Firing certain gemstones in metal clay is a very popular practice within the metal clay community. This article is intended to develop understanding and help you decide, "is this practice for you?"
Due to the fact that firing gemstones in place modifies the properties by "Heat Treating" the gemstone which can devalue the stone, we avoid promoting this practice.
It's important to understand that applying heat to any gemstone is considered heat treating the stone. Although this heat treatment has some positive intentional usage within the lapidary community, it's also associated with the deceptive practices of:
the creation of imitation gemstones such as Opal
misrepresenting the value of a gemstone based on color modification.
The properties of ALL natural gemstones are modified when heat treated.
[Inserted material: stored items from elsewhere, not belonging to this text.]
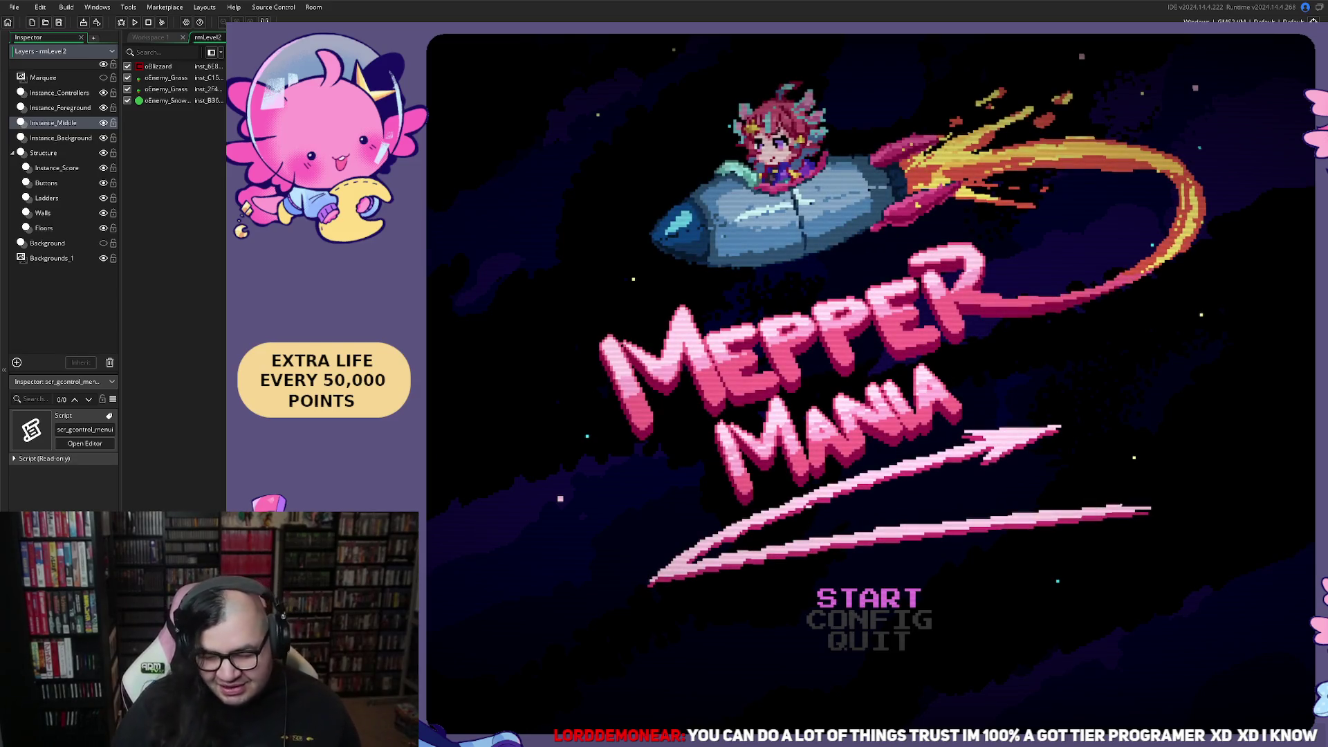
In the game's CONFIG menu set STAGE to 3, then start from BEGIN.
{"action": "key", "text": "Down"}
{"action": "key", "text": "Down"}
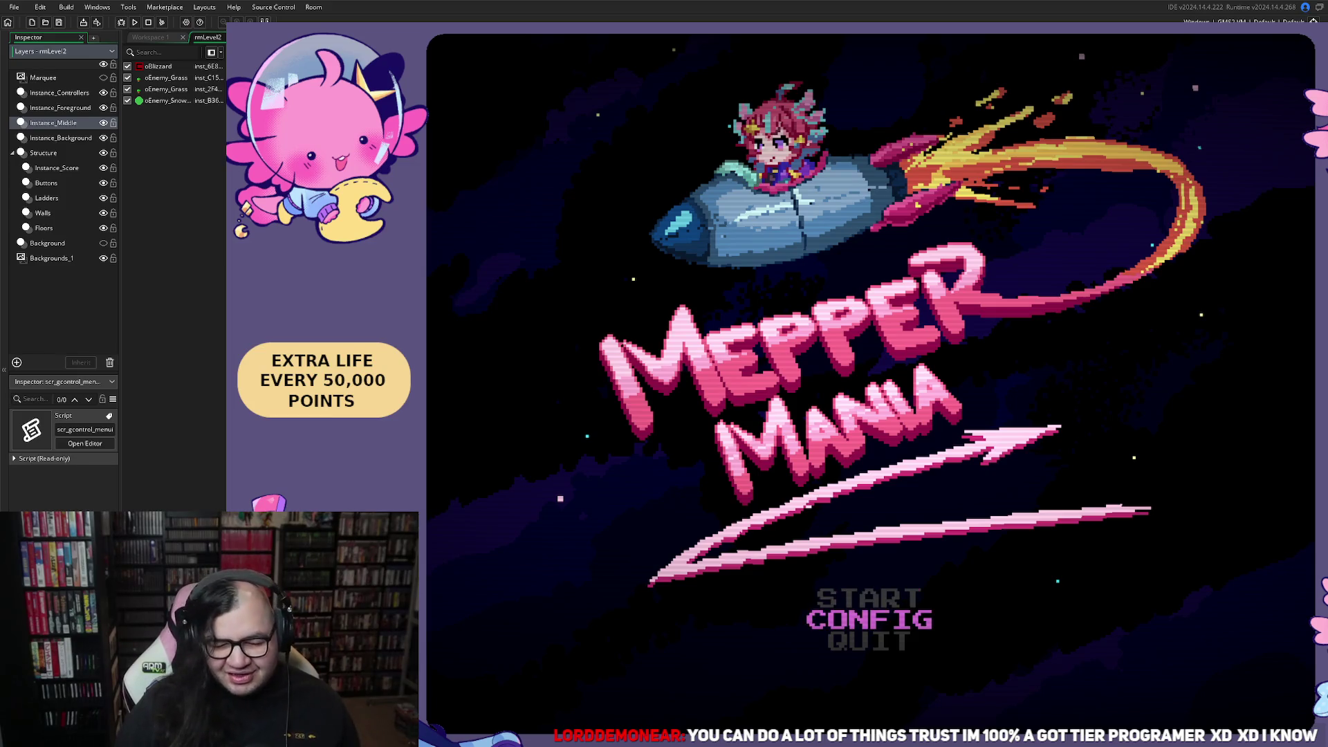
{"action": "key", "text": "Up"}
{"action": "key", "text": "Up"}
{"action": "key", "text": "Down"}
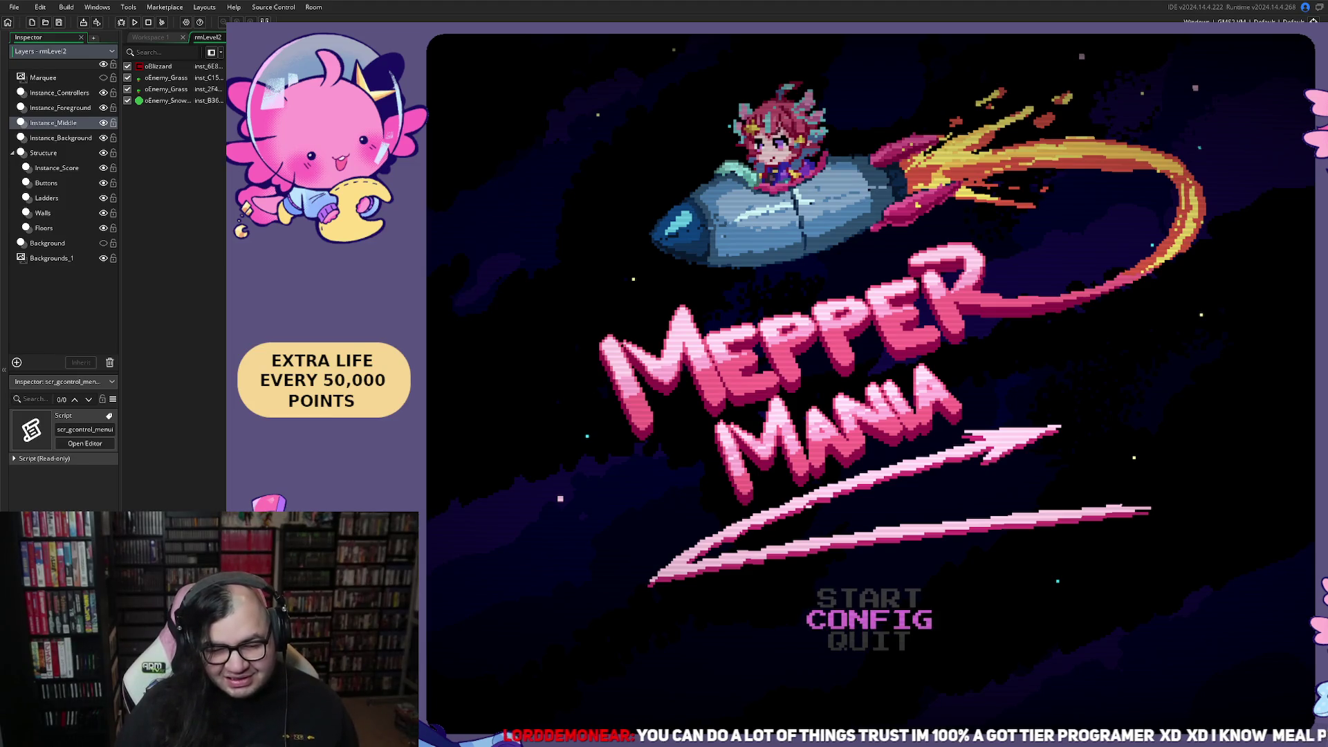
{"action": "key", "text": "Return"}
{"action": "key", "text": "Down"}
{"action": "key", "text": "Right"}
{"action": "key", "text": "Right"}
{"action": "key", "text": "Up"}
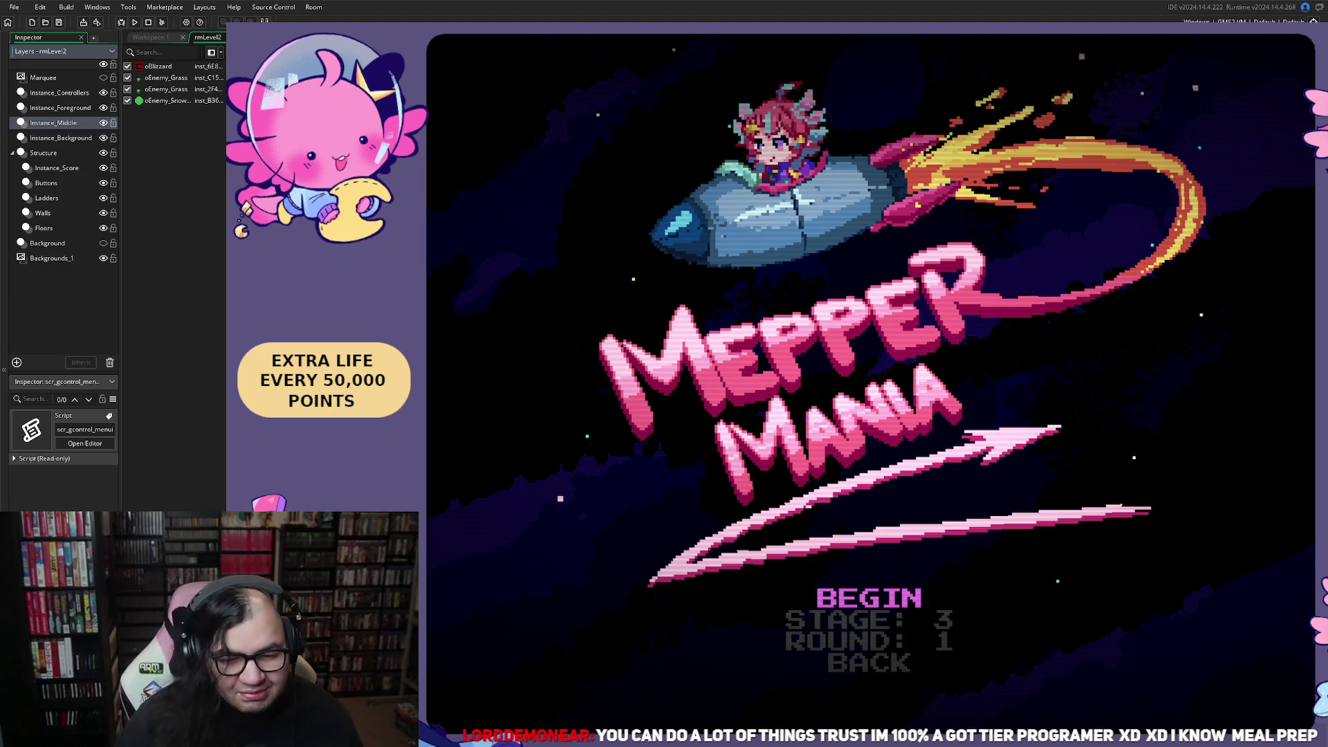
{"action": "key", "text": "Return"}
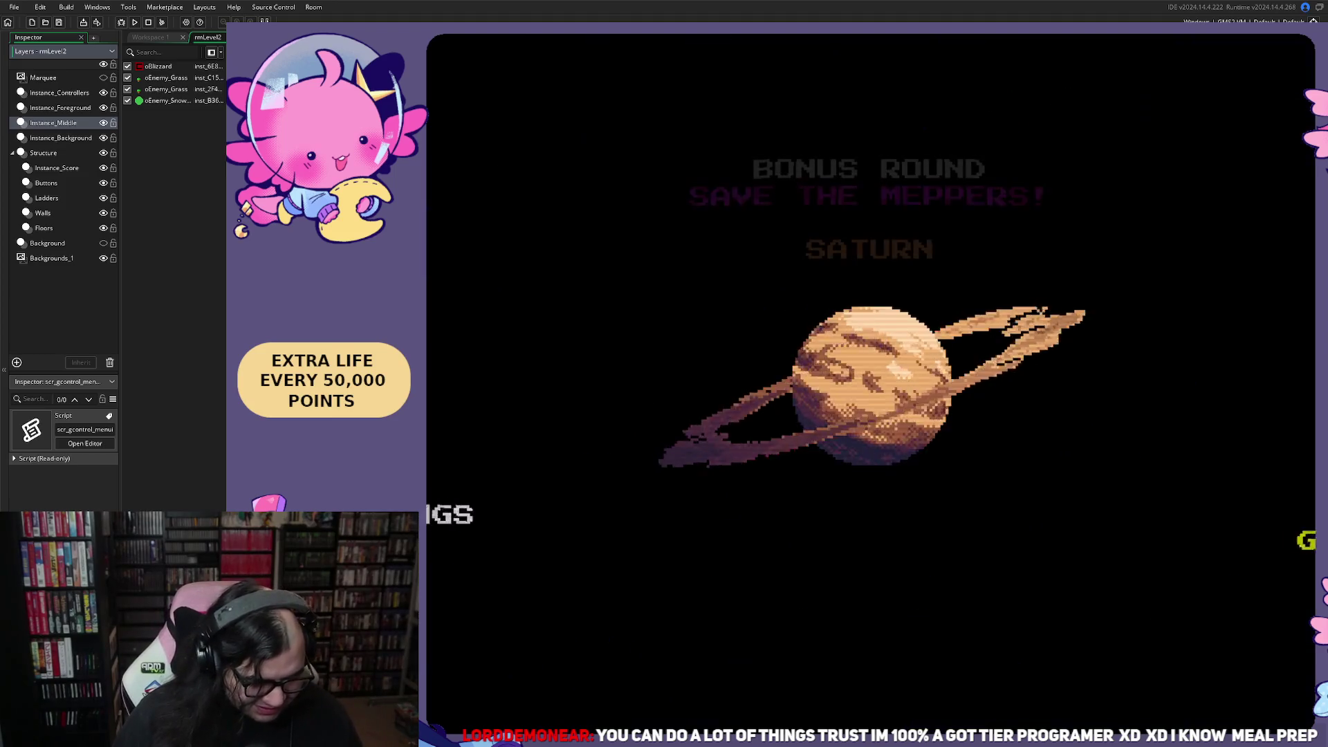
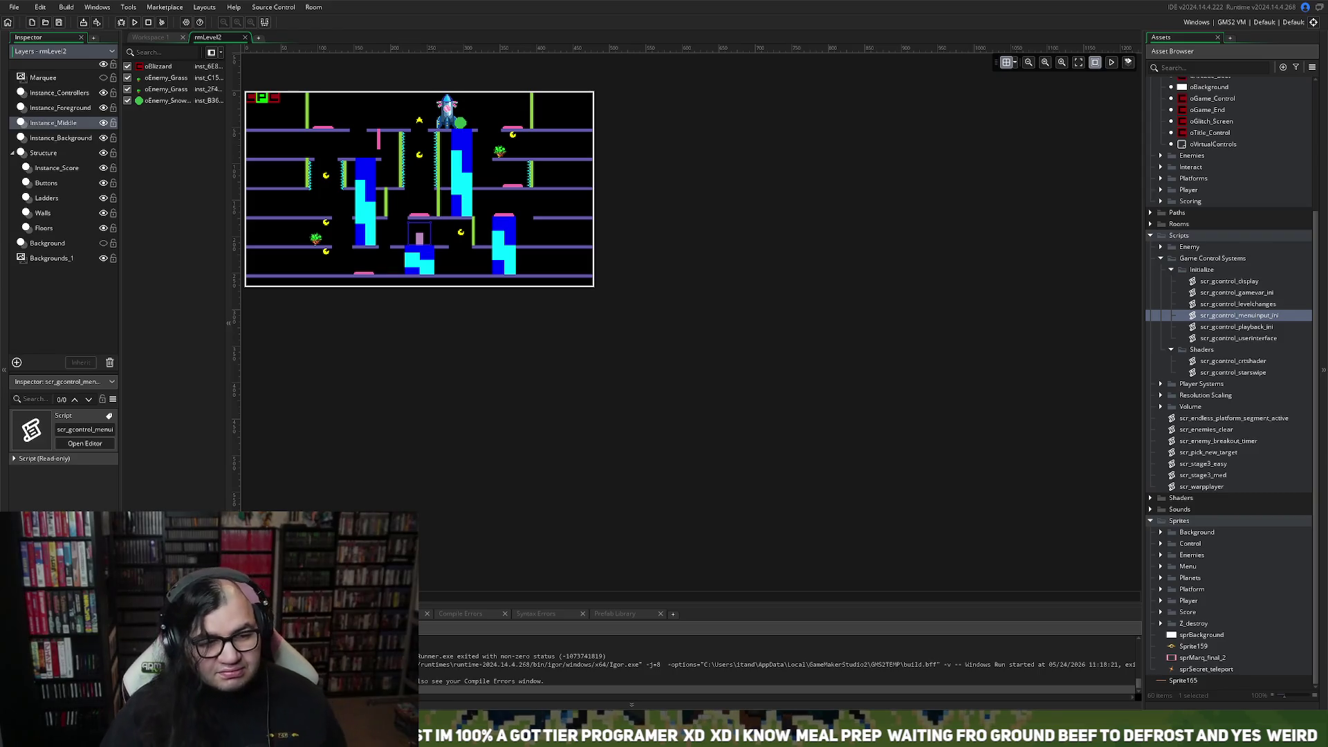
Close the rmLevel2 room editor.
{"action": "left_click", "coordinate": [244, 37]}
{"action": "scroll", "coordinate": [302, 145], "scroll_direction": "down", "scroll_amount": 5}
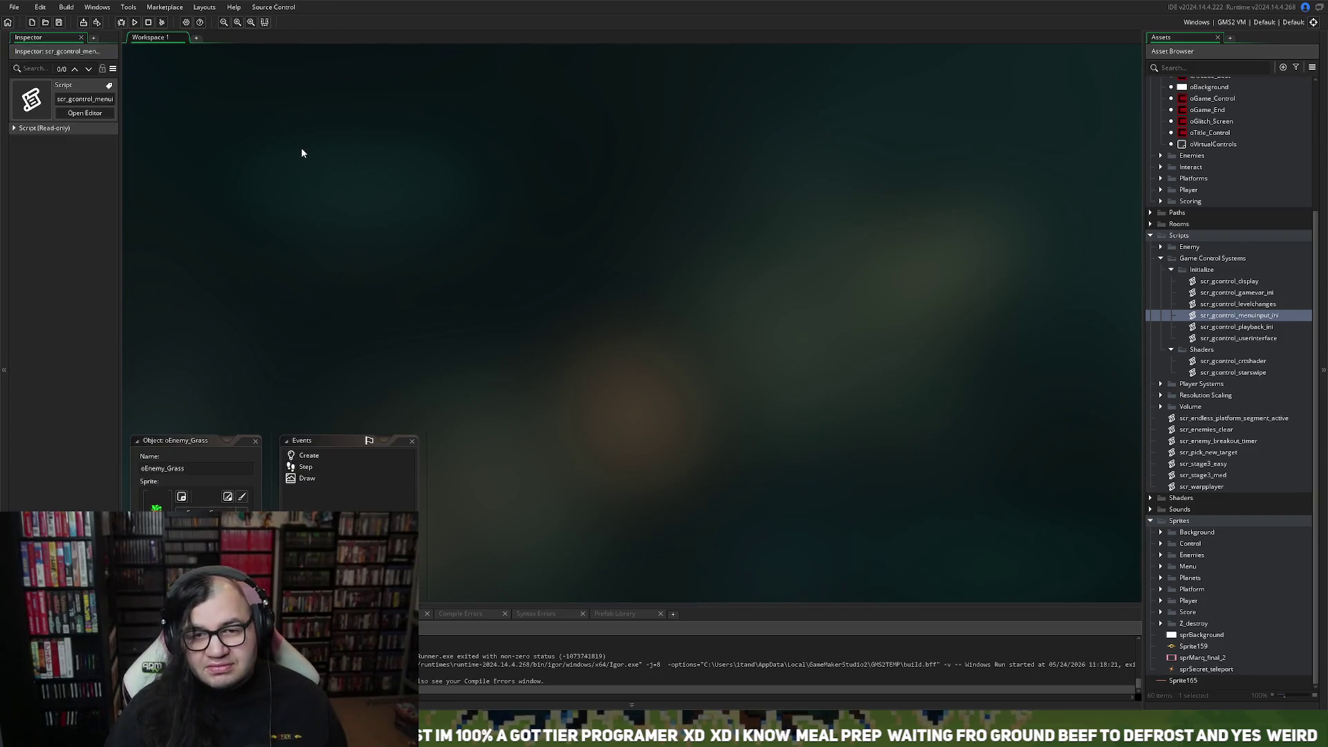
{"action": "scroll", "coordinate": [330, 169], "scroll_direction": "left", "scroll_amount": 5}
The changes in the properties can vary in range from:
enlarging / weakening of inclusions
making the stone more brittle / susceptible to chipping / breakage
Even fabricated gemstones such as cubic zircon are susceptible to property changes. The most common being the change of color which is related to the color additive used in the manufacturing.
"You can just lower the temperature to avoid CZ color change!" you say. Well yes, this MAY work, again depending on the type of additive used. Doing so will inevitable require a compromise in the quality of the metal after firing. This means a highly devalued metal quality along with devalued gemstone.
Within the field of fine jewelry making, these modifications should be declared to the purchaser. In many countries, this is actually a legal requirement. For example, in the USA this is a federal regulation covered by Commercial Practices-Section 16:
23.24 Disclosure of treatments to gemstones.
It is unfair or deceptive to fail to disclose that a gemstone has been treated if:
(a) The treatment is not permanent. The seller should disclose that the gemstone has been treated and that the treatment is or may not be permanent;
(b) The treatment creates special care requirements for the gemstone. The seller should disclose that the gemstone has been treated and has special care requirements. It is also recommended that the seller disclose the special care requirements to the purchaser; or
(c) The treatment has a significant effect on the stone's value. The seller should disclose that the gemstone has been treated.
Note to §23.24: The disclosures outlined in this section are applicable to sellers at every level of trade, as defined in §23.0(b) of these guides, and they may be made at the point of sale prior to sale, except that where a product can be purchased without personally viewing the product (e.g., direct mail catalogs, online services, televised shopping programs), disclosure should be made in the solicitation for, or description of, the product.
Although there may be some slight modification to the text, this type of regulation is in place in most countries, so it's worth checking locally.
So you create jewelry using meta clay including fired gemstones for commercial purposes. Ask yourself:
"Do I know the impact and property changes of the gemstone I used?"
"Do I know the value of the gemstone I used after heat treating it?"
"Can I inform my clients of the additional care requirements of the heat treated gemstone?"
Am I pricing my pieces taking into consideration of the devalued gemstone?"
If you do not have clear answers these questions, then albeit unintentional, you are misleading / deceiving your clients and yourself.
Remember, learning requires developing experience based on understanding & application of the understanding. This may not always be easy, but it will inevitably lead to growth, the mastery of skills and ultimately achieving goals.
The application of "opinion" creates experience fraught with pit-falls and disappointment. It may seem easy at the start, but inevitably leads to limited growth and disillusionment (disinterest).